**FRAGMENTO DEL TEXTO**
=====
El escenario, devenido en libro, cambia su estructura para reconstruir desde el papel los múltiples pasadizos y encuentros que, como un tejido de imágenes, configuran los matices de las relaciones humanas. En las esquinas de la mundanidad sobran historias que, como náufragos a la espera del rescate, aguardan la mirada del escritor y la tinta de su pluma.
Me propusieron escribir una reseña de La covacha, un relato a medio camino entre la novela corta y el guión teatral. Un texto jugoso, en definitiva, de un autor rosarino, Lautaro Lamas Giuntoli, que no quisiera estropear por andar soltando palabrerío pomposo, ni lente de crítica letrada. Me gustaría, sí, aglutinar mis impresiones, sin estropearle la lectura al amigo lector. Porque como ya lo decía el maestro Levrero: «En cuanto al arte, recuerdo un texto, Psicoanálisis del arte de Charles Baudouin, donde encontré una teoría apasionante: el arte como forma de hipnosis. Según Baudouin, lo que hace el artista es hipnotizar al lector, a quien contempla un cuadro, escucha música, etc. Por ejemplo, en el caso de un cuadro, la vista hace un recorrido predeterminado por el artista, lo que provoca un cierto estado de “trance” que permite captar inconscientemente mucho más de lo que se ve. Yo diría que si la obra es inspirada, lo que se capta es nada menos que la personalidad global del artista, a través de las sugestiones impresas en las formas, el color, el tema…»
A Lautaro lo conozco gracias a La covacha, su primer hijo literario, y me alegró mucho llegar hasta él, luego de leer su obra y no a la inversa. Hace mucho tiempo que un relato no me llega con la intensidad a la que se refiere Levrero, así, de un tirón, en el lapso de una hora y pico entre mates y risas cómplices con el narrador. Apenas entré a la covacha, sentí que me ahogaba, había tanta agua por todas partes que pensé que no iba a poder seguir leyendo; pero al rato aparecieron estos personajes de teatro, son fantásticos, tan bien caracterizados. Los nombro en orden: Alberto y Zulma Sosa, los inquilinos de la covacha; el chanta de Gatusso y la mirada fría del desafiante Lotarro; con el correr de la narración, la mágica entrada en piragua del hombre sin nombre que trae las ofrendas, un chamán o gurú que deja al lector y a los personajes flotando en las aguas de la sabiduría ancestral; por último, el «sabelotodo» de Emilio Yespir y su extensa descendencia literaria inglesa que lustra, cual cucarda de general, en cada diálogo victorioso.
La obra cuenta con episodios cortos pero muy jugosos, veintiuno en total. Al cabo de unos capítulos, ya inferí que el autor algo tenía que ver con las tablas. Imposible no presentirlo. Charles Baudouin (y Levrero) estarán más que contentos porque Lautaro logró su cometido conmigo, y entré en trance. Sí, Lautaro me contó, luego, que es actor y más tarde don Juan Campos reafirmó: «¡Y qué actor!». Bueno, en su haber tiene, entre muchas otras obras teatrales, La guarida del zorzal y En el viento aire puro. Habrá que llegar hasta su encuentro mediante la cuarta pared.
=====
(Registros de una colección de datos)
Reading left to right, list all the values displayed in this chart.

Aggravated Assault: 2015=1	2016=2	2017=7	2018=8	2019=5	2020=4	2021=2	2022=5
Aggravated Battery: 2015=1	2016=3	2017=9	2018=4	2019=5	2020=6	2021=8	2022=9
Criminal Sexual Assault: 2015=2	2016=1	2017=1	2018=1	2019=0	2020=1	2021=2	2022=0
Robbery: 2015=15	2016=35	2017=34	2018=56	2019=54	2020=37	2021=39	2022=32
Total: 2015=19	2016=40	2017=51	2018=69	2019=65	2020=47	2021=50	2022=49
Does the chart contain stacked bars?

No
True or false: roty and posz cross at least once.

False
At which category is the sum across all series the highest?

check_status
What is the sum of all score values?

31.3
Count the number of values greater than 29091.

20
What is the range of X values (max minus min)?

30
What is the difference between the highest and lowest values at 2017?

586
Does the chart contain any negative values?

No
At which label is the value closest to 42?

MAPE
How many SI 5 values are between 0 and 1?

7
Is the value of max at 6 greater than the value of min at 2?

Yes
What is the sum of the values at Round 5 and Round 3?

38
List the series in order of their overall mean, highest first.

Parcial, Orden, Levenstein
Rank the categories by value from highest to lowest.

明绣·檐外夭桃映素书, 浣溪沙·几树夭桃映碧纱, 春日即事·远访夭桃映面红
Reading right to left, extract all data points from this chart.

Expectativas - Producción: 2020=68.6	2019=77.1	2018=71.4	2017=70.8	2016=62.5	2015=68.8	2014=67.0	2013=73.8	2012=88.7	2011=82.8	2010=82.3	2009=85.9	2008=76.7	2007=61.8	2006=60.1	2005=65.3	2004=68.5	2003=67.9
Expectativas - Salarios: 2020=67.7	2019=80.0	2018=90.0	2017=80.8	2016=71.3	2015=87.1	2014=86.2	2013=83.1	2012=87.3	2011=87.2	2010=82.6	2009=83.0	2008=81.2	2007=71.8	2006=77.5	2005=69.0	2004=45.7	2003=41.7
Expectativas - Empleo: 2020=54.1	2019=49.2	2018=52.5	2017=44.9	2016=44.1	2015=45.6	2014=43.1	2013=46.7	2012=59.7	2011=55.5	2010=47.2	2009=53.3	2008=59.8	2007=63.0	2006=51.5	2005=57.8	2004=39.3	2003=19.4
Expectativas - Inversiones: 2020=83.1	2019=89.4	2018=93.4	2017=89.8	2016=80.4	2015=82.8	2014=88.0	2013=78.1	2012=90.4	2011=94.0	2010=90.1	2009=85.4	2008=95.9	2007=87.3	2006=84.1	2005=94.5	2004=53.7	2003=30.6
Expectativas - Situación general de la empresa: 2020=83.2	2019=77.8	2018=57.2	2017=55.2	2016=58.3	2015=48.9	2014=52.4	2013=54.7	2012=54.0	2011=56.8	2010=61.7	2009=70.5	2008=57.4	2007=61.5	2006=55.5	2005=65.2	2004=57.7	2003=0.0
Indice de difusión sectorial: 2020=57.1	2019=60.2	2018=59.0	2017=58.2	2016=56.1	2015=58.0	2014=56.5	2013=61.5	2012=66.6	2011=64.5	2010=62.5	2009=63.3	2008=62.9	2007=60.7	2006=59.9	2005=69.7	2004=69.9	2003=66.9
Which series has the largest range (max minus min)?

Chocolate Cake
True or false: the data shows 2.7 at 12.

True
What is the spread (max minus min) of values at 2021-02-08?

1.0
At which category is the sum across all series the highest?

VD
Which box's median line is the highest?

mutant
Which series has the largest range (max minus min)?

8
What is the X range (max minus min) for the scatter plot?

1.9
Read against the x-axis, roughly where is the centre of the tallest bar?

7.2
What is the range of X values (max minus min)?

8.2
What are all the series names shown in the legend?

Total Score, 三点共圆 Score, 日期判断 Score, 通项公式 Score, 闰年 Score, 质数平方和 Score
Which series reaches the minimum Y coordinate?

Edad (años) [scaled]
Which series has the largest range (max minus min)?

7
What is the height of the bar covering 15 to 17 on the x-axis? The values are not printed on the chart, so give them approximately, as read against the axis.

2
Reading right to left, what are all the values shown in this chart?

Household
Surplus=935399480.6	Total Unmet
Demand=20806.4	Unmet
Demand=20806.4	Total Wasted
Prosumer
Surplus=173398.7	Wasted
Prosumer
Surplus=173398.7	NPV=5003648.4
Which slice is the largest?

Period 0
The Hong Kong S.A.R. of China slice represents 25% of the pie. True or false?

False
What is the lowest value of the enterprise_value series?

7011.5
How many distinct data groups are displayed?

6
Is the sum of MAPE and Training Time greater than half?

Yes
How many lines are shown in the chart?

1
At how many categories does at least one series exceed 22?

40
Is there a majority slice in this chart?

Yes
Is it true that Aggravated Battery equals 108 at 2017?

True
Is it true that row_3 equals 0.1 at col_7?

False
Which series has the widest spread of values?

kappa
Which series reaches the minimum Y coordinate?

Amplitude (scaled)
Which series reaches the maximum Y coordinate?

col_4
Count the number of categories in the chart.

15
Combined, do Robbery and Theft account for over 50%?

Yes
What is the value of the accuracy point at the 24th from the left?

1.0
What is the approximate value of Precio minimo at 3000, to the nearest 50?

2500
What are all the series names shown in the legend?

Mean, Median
=====
**TU TAREA**
Según la reseña de La covacha, ¿cuántos episodios tiene la obra?

**RESPUESTA**
Veintiuno.